“No one is equal until we are all equal.” ~ Elizabeth Nyamayaro, Senior Advisor to Under Secretary-General UN Women; Head of The He For She Movement
Summary: Elizabeth Nyamayaro is Senior Advisor to Under-Secretary-General and Executive Director of UN Women. Ms. Nyamayaro has worked at the forefront of Africa’s development agenda for more than a decade, helping to improve the lives of under-served populations. She comes to UN Women after serving as Senior Leadership within the Corporate Strategy Office at Merck, the world’s second largest pharmaceutical company, working in support of the company’s on-going efforts to broaden access to medicine in the developing world. Nyamayaro is also the head of HeForShe, a movement founded by UN Women to empower all humans, especially men and boys, to have a voice and take action to achieve gender equality in their own lifetime.
Industry: Politics & Global Relations
Q: I’m curious about the initial motivation for the HeForShe initiative. In some ways, it seems like the way it’s geared toward men could have the potential to cater to the perceived oppressor? on unwomen-metrony.org
A: In thinking about any other big societal achievement – whether the civil rights movement in the U.S. or anti-apartheid in South Africa – my biggest role model is the head of UN Women, my boss [Phumzile Mlambo-Ngcuka]. She’s a former freedom fighter from South Africa and was instrumental in the anti-apartheid movement alongside Nelson Mandela. One of the things she understood, and one of the things that she taught me, was that it required both the whites and the blacks to work together to end apartheid. It wasn’t one race against the other, it required all races coming together.

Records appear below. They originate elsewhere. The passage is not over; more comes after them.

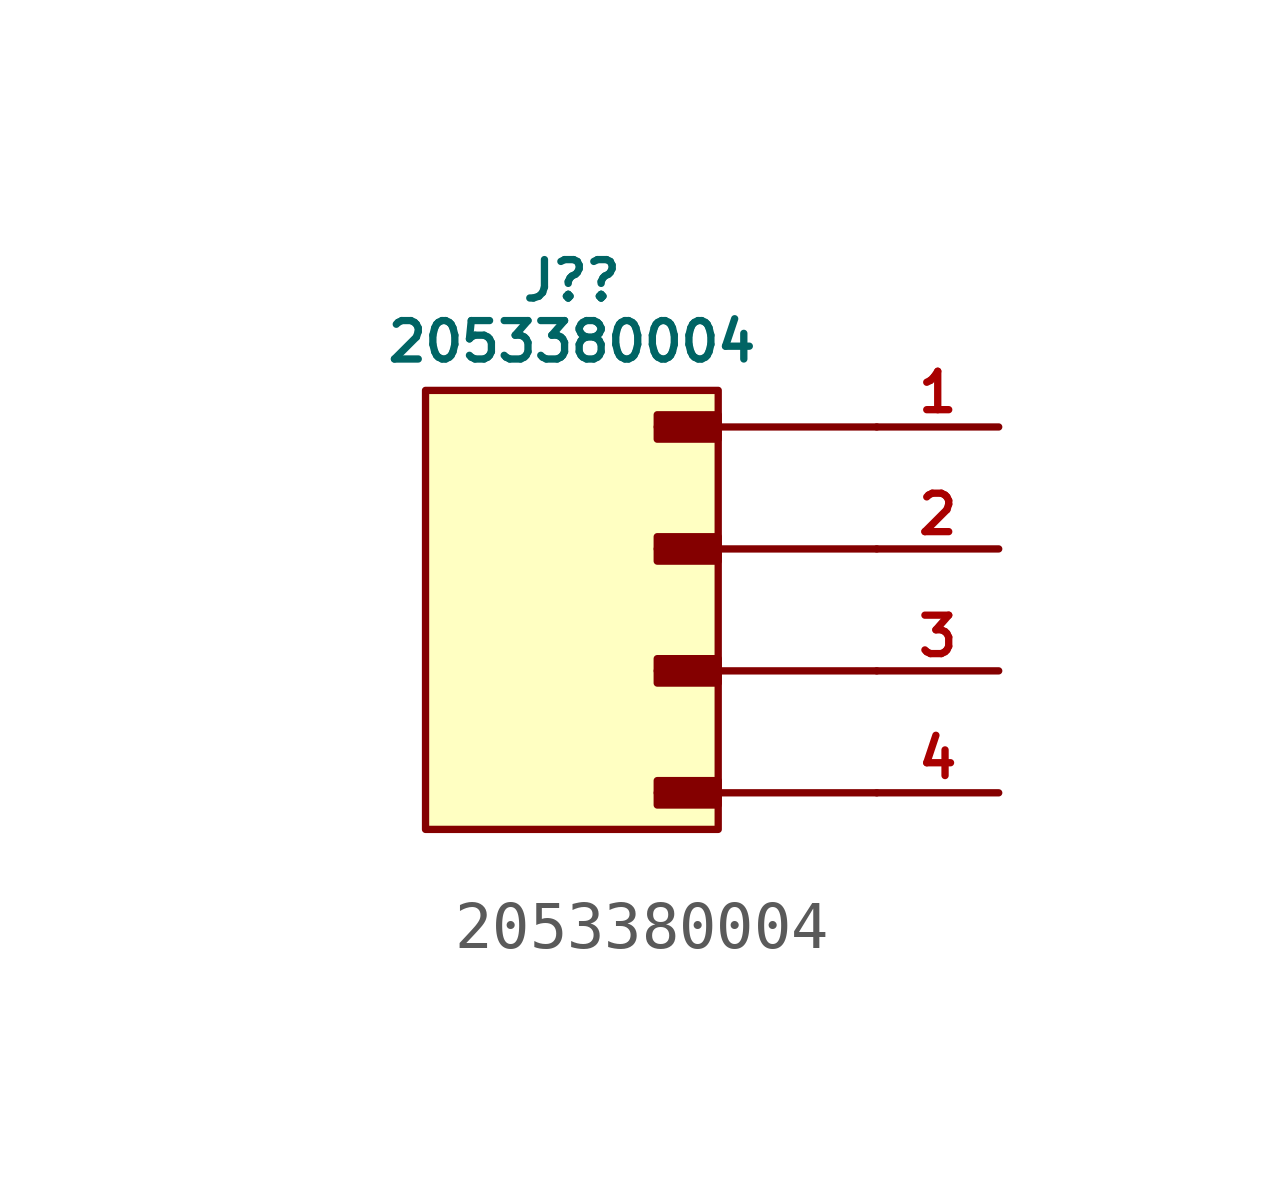
<source format=kicad_sym>
(kicad_symbol_lib
  (version 20231120)
  (generator "kicad_symbol_editor")
  (generator_version "8.0")
  (symbol "2053380004"
    (pin_names
      (offset 0))
    (property "Reference" "J?"
      (at 0 6.858 0)
      (do_not_autoplace)
      (effects (font (size 0.8 0.8))))
    (property "Value" "2053380004"
      (at 0 5.588 0)
      (do_not_autoplace)
      (effects (font (size 0.8 0.8))))
    (symbol "2053380004_1_1"
      (rectangle (start -3.048 4.572) (end 3.048 -4.572) (stroke (width 0) (type default)) (fill (type background)))
      (polyline (pts (xy 1.778 -3.81) (xy 6.35 -3.81)) (stroke (width 0) (type solid)) (fill (type none)))
      (polyline (pts (xy 1.778 -1.27) (xy 6.35 -1.27)) (stroke (width 0) (type solid)) (fill (type none)))
      (polyline (pts (xy 1.778 1.27) (xy 6.35 1.27)) (stroke (width 0) (type solid)) (fill (type none)))
      (polyline (pts (xy 1.778 3.81) (xy 6.35 3.81)) (stroke (width 0) (type solid)) (fill (type none)))
      (rectangle (start 1.778 -3.556) (end 3.048 -4.064) (stroke (width 0) (type solid)) (fill (type outline)))
      (rectangle (start 1.778 -1.016) (end 3.048 -1.524) (stroke (width 0) (type solid)) (fill (type outline)))
      (rectangle (start 1.778 1.524) (end 3.048 1.016) (stroke (width 0) (type solid)) (fill (type outline)))
      (rectangle (start 1.778 4.064) (end 3.048 3.556) (stroke (width 0) (type solid)) (fill (type outline)))
      (pin passive line (at 8.89 3.81 180) (length 2.54) (name "" (effects (font (size 0.8 0.8)))) (number "1" (effects (font (size 0.8 0.8)))))
      (pin passive line (at 8.89 1.27 180) (length 2.54) (name "" (effects (font (size 0.8 0.8)))) (number "2" (effects (font (size 0.8 0.8)))))
      (pin passive line (at 8.89 -1.27 180) (length 2.54) (name "" (effects (font (size 0.8 0.8)))) (number "3" (effects (font (size 0.8 0.8)))))
      (pin passive line (at 8.89 -3.81 180) (length 2.54) (name "" (effects (font (size 0.8 0.8)))) (number "4" (effects (font (size 0.8 0.8)))))
      (pin no_connect line (at -6.35 1.27 0) (length 2.54) hide (name "MNTF" (effects (font (size 0.8 0.8)))) (number "5" (effects (font (size 0.8 0.8)))))
      (pin no_connect line (at -6.35 -1.27 0) (length 2.54) hide (name "MNTS" (effects (font (size 0.8 0.8)))) (number "6" (effects (font (size 0.8 0.8))))))))
</source>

We know that these societal achievements have required the engagement of all members of society enthusing for the movement and so we recognize that legit equality isn’t, in fact, a women’s issue – it’s a professional issue, which means it’s a men’s issue, which means it’s an all-gender issue. So how can we, instead of traditional male bashing and seeing them as the problem, engage more than a few good men to want to be part of the solution and create a magnet of solidarity?
HeForShe isn’t about men serving women because women aren’t helpless and they’re not looking to be saved. Rather, it’s about shared responsibility and ownership of the issue. It’s also about acknowledging the power that a mixed gender has, which is that men are mostly in power. So how do we use HeForShe for men to also examine and recognize their own privileges and use them for the best of humanity?